We see no objection to plaintiff’s first instruction when taken in connection with his second. The first is as broad as the allegations in the petition with respect to the negligence of the defendant, and the ■second correctly defines negligence in accordance with repeated rulings of this court.

By an ordinance of said city which was read in evidence by plaintiff, it is provided that when persons meet each other in vehicles in any street, each person so meeting shall turn to the right of such street, so as to enable sueb vehicles to pass each other without collision. It is upon this ordinance that plaintiff’s fourth instruction is based.

While the duties of plaintiff and the driver of defendant with respect to each other were mutual under said ordinance, that is, to turn to the right on meeting, the instruction tells the jury if defendant’s driver failed to turn to the right on meeting plaintiff’s wagon, and thereby caused the injury, they will find for plaintiff, thereby authorizing a recovery by plaintiff, whether he was in observance of the law at the time or not.
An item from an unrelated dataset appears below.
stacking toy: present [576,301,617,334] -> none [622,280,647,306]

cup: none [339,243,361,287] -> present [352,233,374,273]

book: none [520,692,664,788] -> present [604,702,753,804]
No other instruction cured this defect, and upon it alone the jury may have made their verdict. The evidence on the part of defendant tended to show that plaintiff himself was in fault, and contributed directly to his own injury. In Goetz v. Railroad, 50 Mo. 472, it is said: “If the plaintiff has shown a state of facts that, of themselves and alone, would authorize a verdict, and other facts were claimed to have been proved by defendant, that would control these facts and require a different one, it would be a misdirection to direct a verdict upon plaintiff’s showing merely.” Here the facts proved by defendant tended to control those shown by plaintiff and to require a different result. Moreover, it might well be inferred from .this instruction that the court was of the opinion that there was no evidence tending to show that plaintiff was guilty of negligence contributing to his injury, while there was some evidence on the part of defendant tending to show that he was, which should have been submitted to the jury. It is no answer to this contention to say that if defendant desired to have the correlative duty of plaintiff defined, it was his duty to ask the court to instruct on that phase of the case. As the instruction was the only one given on that question it should have embraced all the facts with respect of the acts of the different actors.
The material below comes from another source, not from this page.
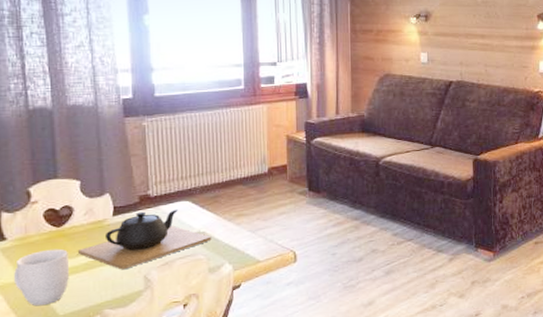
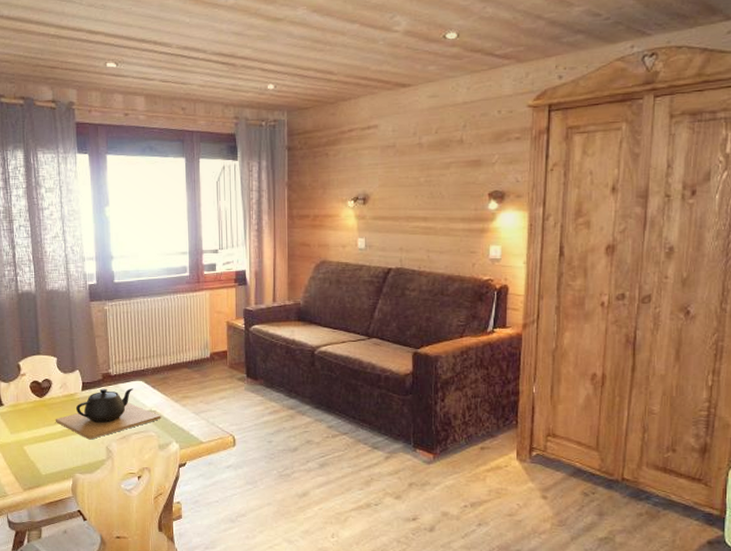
mug: present [14,248,69,306] -> none [9,416,49,465]

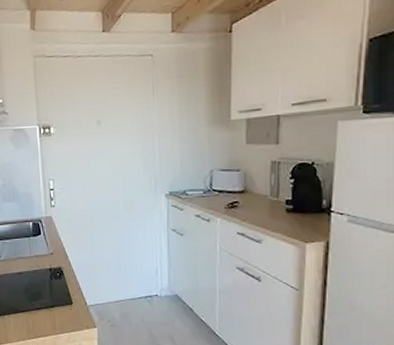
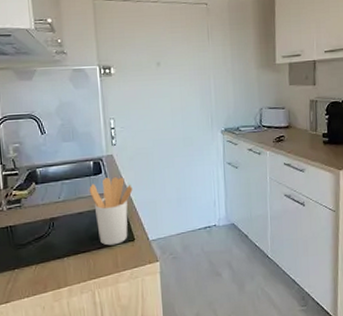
utensil holder: none [28,239,71,307] -> present [89,177,133,246]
The answer avers that “any injuries received by plaintiff, if any, were occasioned by the careless, negligent, and wrongful acts of plaintiff in driving at the time of the alleged injury, which directly contributed thereto.” The allegations in the answer were denied by plaintiff in his reply thereto, which clearly presented the issue of negligence of the respective parties, upon which the evidence was conflicting, hence we think the whole case was not fairly submitted to the jury. If plaintiff was guilty of negligence contributing directly to his injury he is not entitled to recover.
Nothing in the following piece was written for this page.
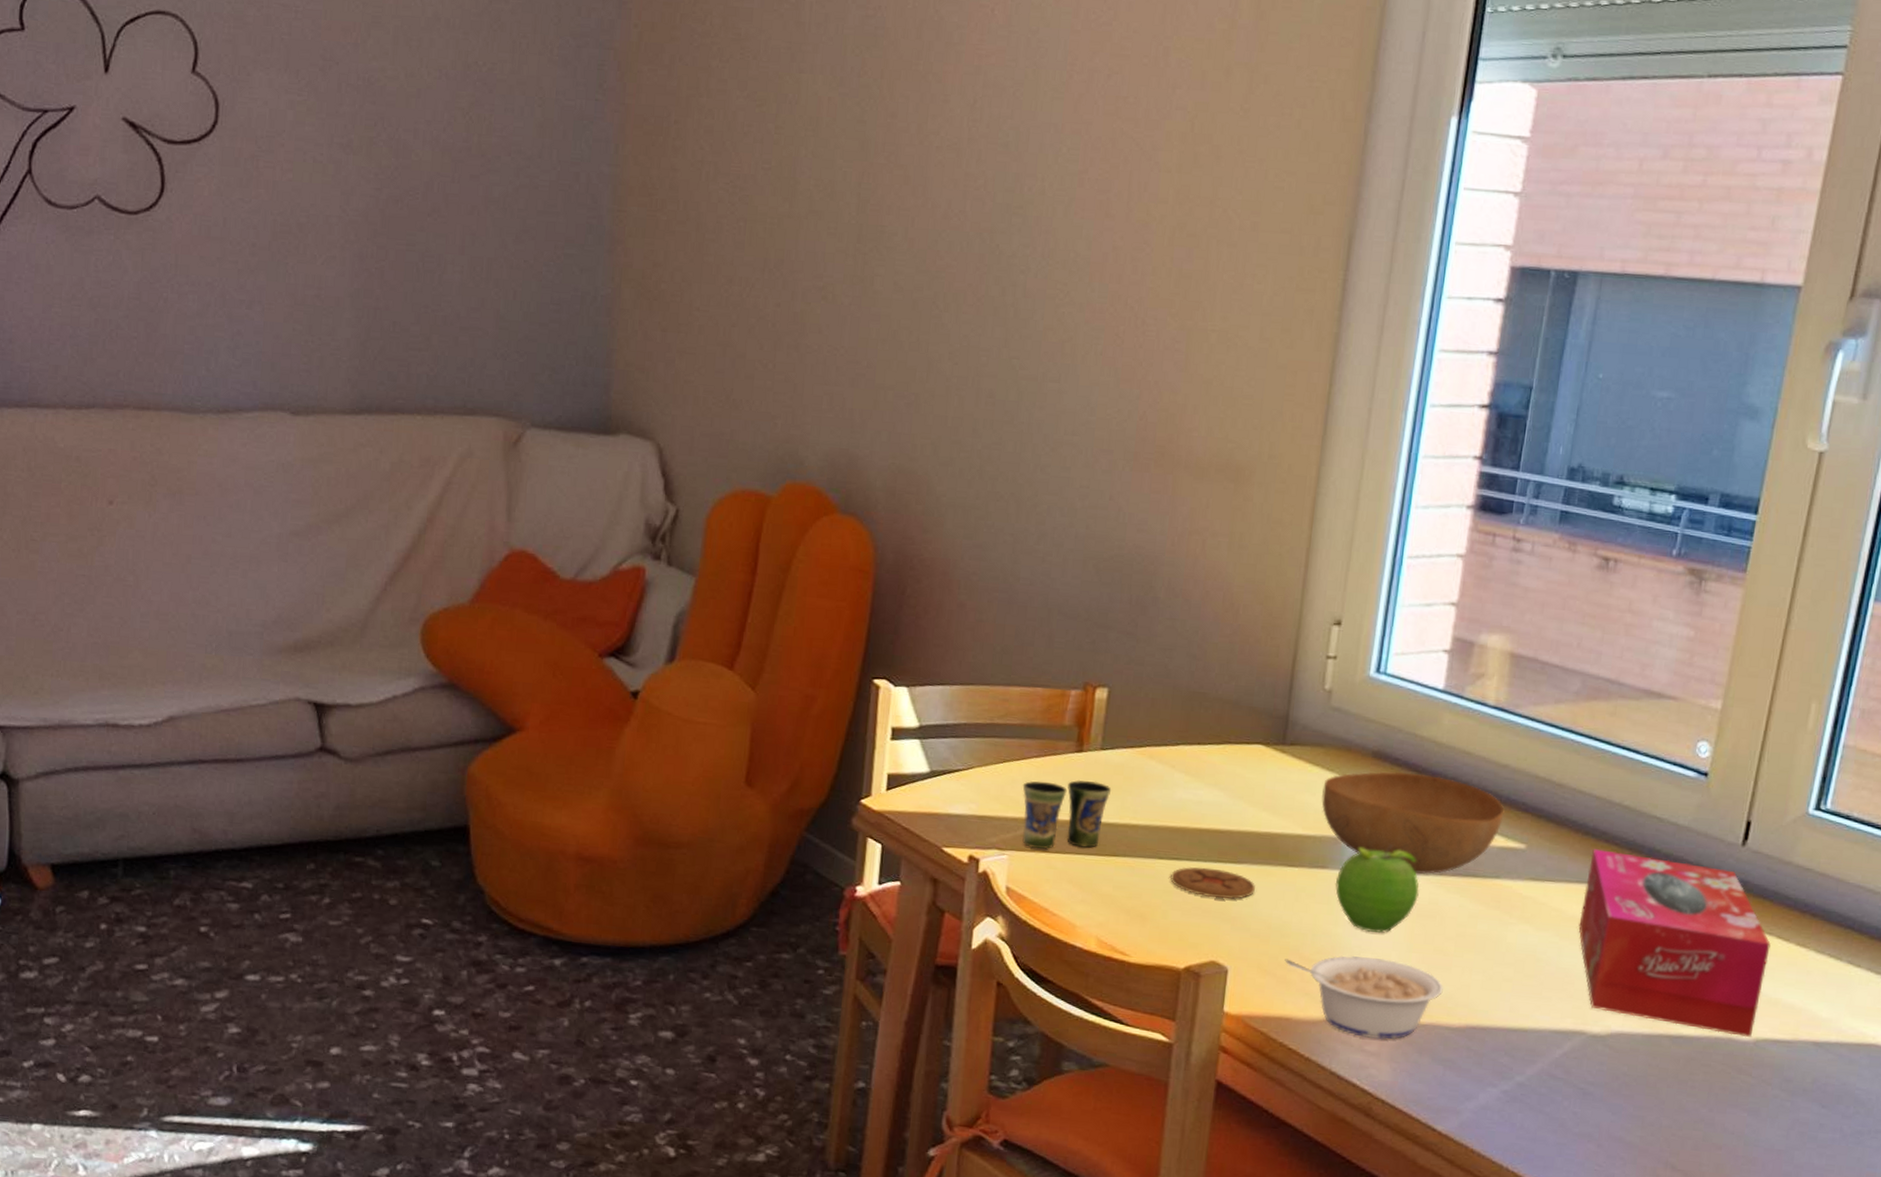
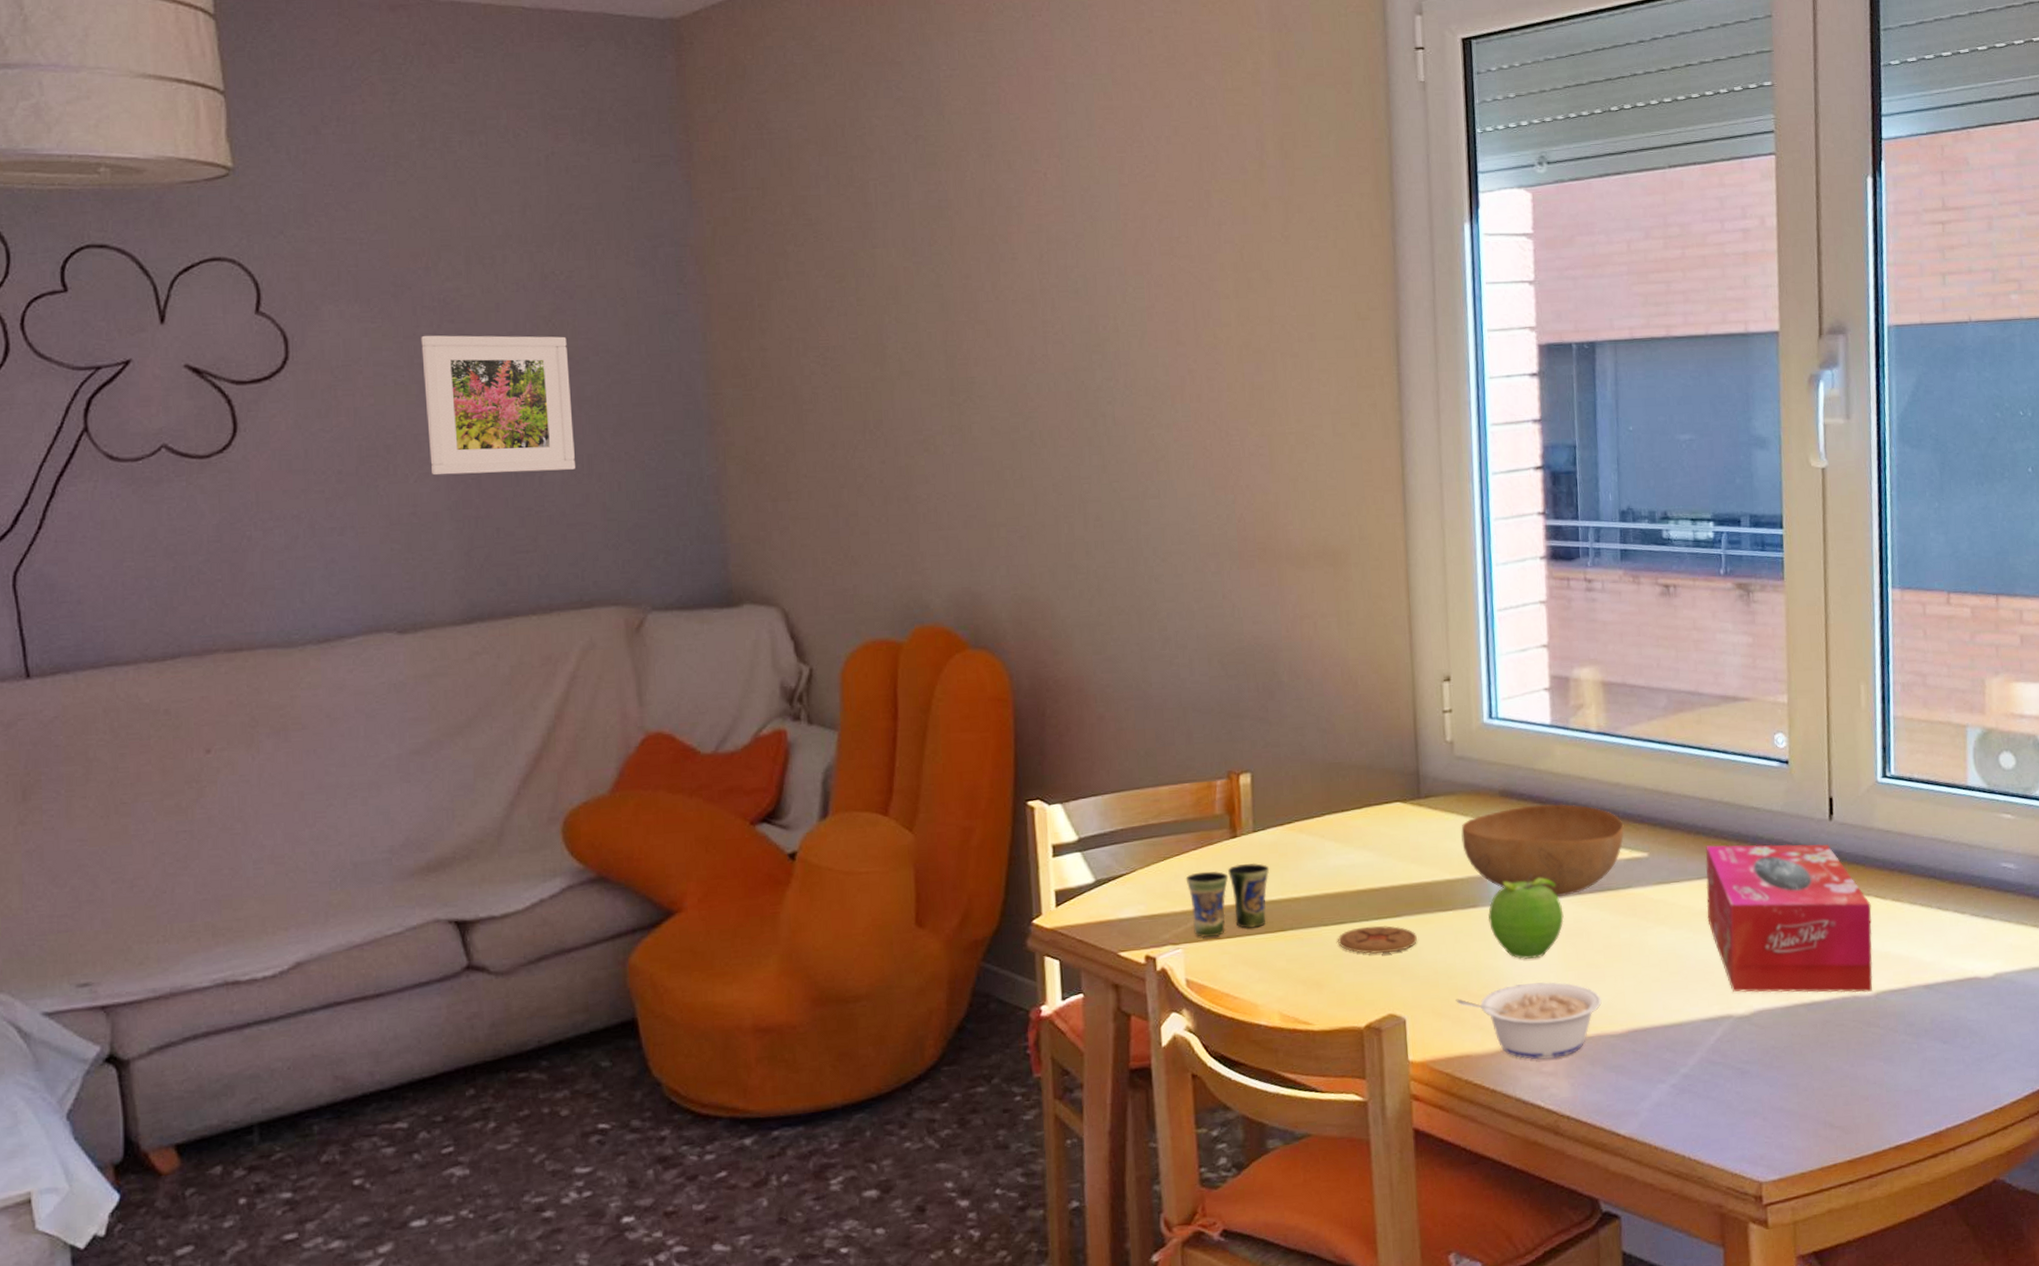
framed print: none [338,114,482,272] -> present [421,335,575,476]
There was no error in refusing defendant’s second instruction as asked, and in modifying and then giving it as modified. As it was asked it presented a mere abstract proposition, and by the modification was made applicable to the facts in evidence. The evidence was sufficient to entitle plaintiff to have his case go to the jury, and there was therefore no error in refusing the instruction interposed by defendant in the nature of a demurrer to the evidence. The judgment is reversed, and the cause remanded.

Gantt, P. J., and Shebwood, J., concur.